FIG. 2 is a side view of a vehicle on which the drive system shown in FIG. 1 is mounted as seen from the side.

FIG. 3 is a plan view of a drive system of a vehicle according to a second embodiment as viewed from above.

FIG. 4 is a side view of a vehicle equipped with the drive system shown in FIG. 3 as viewed from the side.

FIG. 5 is a table showing a control example of a dog clutch provided in a drive system according to a second embodiment.

FIG. 6 is a diagram of a drive system of a vehicle according to a third embodiment as viewed from above.

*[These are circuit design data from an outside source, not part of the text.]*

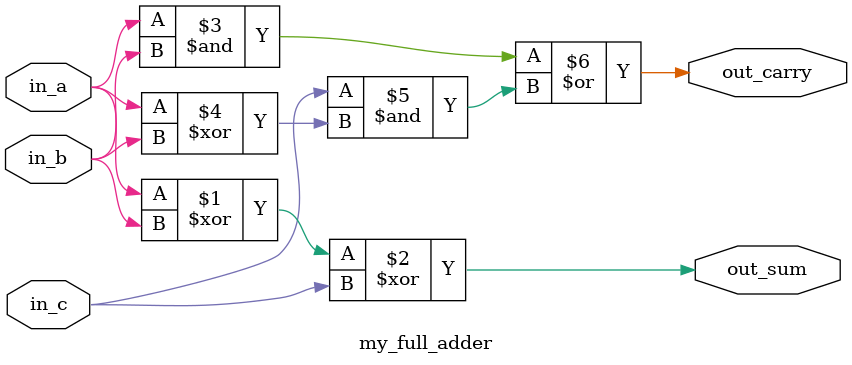
<source format=sv>
module my_full_adder(
    input logic in_a,
    input logic in_b,
    input logic in_c,
    output logic out_sum,
    output logic out_carry
);
    assign out_sum = (in_a ^ in_b) ^ in_c;
    assign out_carry = (in_a & in_b) | (in_c & (in_a ^ in_b));

endmodule

</source>
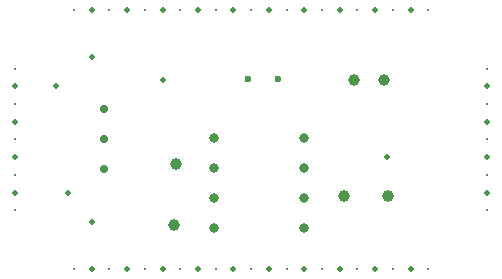
<source format=gbr>
%TF.GenerationSoftware,KiCad,Pcbnew,9.0.6*%
%TF.CreationDate,2025-12-09T16:42:37+01:00*%
%TF.ProjectId,Lumiere,4c756d69-6572-4652-9e6b-696361645f70,rev?*%
%TF.SameCoordinates,Original*%
%TF.FileFunction,Plated,1,2,PTH,Drill*%
%TF.FilePolarity,Positive*%
%FSLAX46Y46*%
G04 Gerber Fmt 4.6, Leading zero omitted, Abs format (unit mm)*
G04 Created by KiCad (PCBNEW 9.0.6) date 2025-12-09 16:42:37*
%MOMM*%
%LPD*%
G01*
G04 APERTURE LIST*
%TA.AperFunction,ViaDrill*%
%ADD10C,0.300000*%
%TD*%
%TA.AperFunction,ViaDrill*%
%ADD11C,0.500000*%
%TD*%
%TA.AperFunction,ComponentDrill*%
%ADD12C,0.600000*%
%TD*%
%TA.AperFunction,ComponentDrill*%
%ADD13C,0.710000*%
%TD*%
%TA.AperFunction,ComponentDrill*%
%ADD14C,0.800000*%
%TD*%
%TA.AperFunction,ComponentDrill*%
%ADD15C,1.000000*%
%TD*%
G04 APERTURE END LIST*
D10*
X13530000Y-18590000D03*
X13530000Y-21590000D03*
X13530000Y-24590000D03*
X13530000Y-27590000D03*
X13530000Y-30590000D03*
X18530000Y-13590000D03*
X18530000Y-35590000D03*
X21530000Y-13590000D03*
X21530000Y-35590000D03*
X24530000Y-13590000D03*
X24530000Y-35590000D03*
X27530000Y-13590000D03*
X27530000Y-35590000D03*
X30530000Y-13590000D03*
X30530000Y-35590000D03*
X33530000Y-13590000D03*
X33530000Y-35590000D03*
X36530000Y-13590000D03*
X36530000Y-35590000D03*
X39530000Y-13590000D03*
X39530000Y-35590000D03*
X42530000Y-13590000D03*
X42530000Y-35590000D03*
X45530000Y-13590000D03*
X45530000Y-35590000D03*
X48530000Y-13590000D03*
X48530000Y-35590000D03*
X53530000Y-18590000D03*
X53530000Y-21590000D03*
X53530000Y-24590000D03*
X53530000Y-27590000D03*
X53530000Y-30590000D03*
D11*
X13530000Y-20090000D03*
X13530000Y-23090000D03*
X13530000Y-26090000D03*
X13530000Y-29090000D03*
X17030000Y-20090000D03*
X18030000Y-29090000D03*
X20030000Y-13590000D03*
X20030000Y-17590000D03*
X20030000Y-31590000D03*
X20030000Y-35590000D03*
X23030000Y-13590000D03*
X23030000Y-35590000D03*
X26030000Y-13590000D03*
X26030000Y-19590000D03*
X26030000Y-35590000D03*
X29030000Y-13590000D03*
X29030000Y-35590000D03*
X32030000Y-13590000D03*
X32030000Y-35590000D03*
X35030000Y-13590000D03*
X35030000Y-35590000D03*
X38030000Y-13590000D03*
X38030000Y-35590000D03*
X41030000Y-13590000D03*
X41030000Y-35590000D03*
X44030000Y-13590000D03*
X44030000Y-35590000D03*
X45030000Y-26090000D03*
X47030000Y-13590000D03*
X47030000Y-35590000D03*
X53530000Y-20090000D03*
X53530000Y-23090000D03*
X53530000Y-26090000D03*
X53530000Y-29090000D03*
D12*
%TO.C,R1*%
X33260000Y-19490000D03*
X35800000Y-19490000D03*
D13*
%TO.C,RVAR1*%
X21035000Y-22050000D03*
X21035000Y-24590000D03*
X21035000Y-27130000D03*
D14*
%TO.C,U2*%
X30415000Y-24435000D03*
X30415000Y-26975000D03*
X30415000Y-29515000D03*
X30415000Y-32055000D03*
X38035000Y-24435000D03*
X38035000Y-26975000D03*
X38035000Y-29515000D03*
X38035000Y-32055000D03*
D15*
%TO.C,TP1*%
X27030000Y-31790000D03*
%TO.C,TP11*%
X27130000Y-26690000D03*
%TO.C,TP2*%
X41430000Y-29390000D03*
%TO.C,J8*%
X42280000Y-19565000D03*
X44780000Y-19565000D03*
%TO.C,J4*%
X45130000Y-29390000D03*
M02*

</source>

FIG. 7 is a diagram of the drive system of the vehicle according to the embodiment in FIG. 4 viewed from above.

[Explanation of symbols]

2 engine room 3 luggage room 4 vehicle compartment 12 front wheels 13 rear wheels 15 engine 16 front wheel differential gear 17 torque converter 17a torque converter output shaft 18 transmission 18a mission shaft 19 center differential gear 20 drive unit 21 rear wheel differential gear 34 fourth 1 Propeller shaft 45 Second propeller shaft 51 Gear train 60 Auxiliary gear 62 First mesh clutch 63 interposed between first propeller shaft and auxiliary gear 63 Second mesh clutch 64 Third mesh clutch (ON of center differential gear) / For OFF control) 65 4th dog clutch

Claims (6)

[Claims] 1. A front wheel drive mechanism connected to the left and right front wheels, a rear wheel drive mechanism connected to the left and right rear wheels, and a rear wheel arranged in a region sandwiched by the left and right rear wheels. A transmission coupled to the vehicle drive mechanism, an engine disposed in front of the transmission, a first propeller shaft extending in the vehicle front-rear direction and transmitting the output of the engine to the transmission, and extending in the vehicle front-rear direction, A second propeller shaft that transmits the output of the transmission to the front-wheel drive mechanism, the drive device for a vehicle. 2. The vehicle according to claim 1, wherein either one of the first and second propeller shafts is a hollow shaft, and the other propeller shaft is arranged in the hollow shaft. Drive. 3. The first propeller shaft and the second propeller shaft
The drive system for a vehicle according to claim 1, wherein the propeller shaft of the vehicle extends in parallel. 4. The vehicle drive device according to claim 1, wherein the transmission is arranged with its transmission shaft oriented in the vehicle width direction. 5. A clutch for disconnecting power transmission from the first propeller shaft to the transmission when a speed ratio generated by the transmission is set to "1", and an output of the engine The drive device for a vehicle according to claim 3, further comprising a power transmission mechanism that directly transmits to the second propeller shaft without passing through a transmission. 6. A power transmission mechanism that transmits the output of the engine to the front wheel drive mechanism without passing through the transmission, and a speed ratio generated by the transmission that is interposed in the power transmission mechanism. A first clutch that is connected when set to "1" and allows power transmission to the front wheel drive mechanism; and a transmission that is generated when the speed ratio generated by the transmission is set to "1". The second
The vehicle drive device according to claim 3, further comprising a second clutch that disconnects power transmission to the propeller shaft.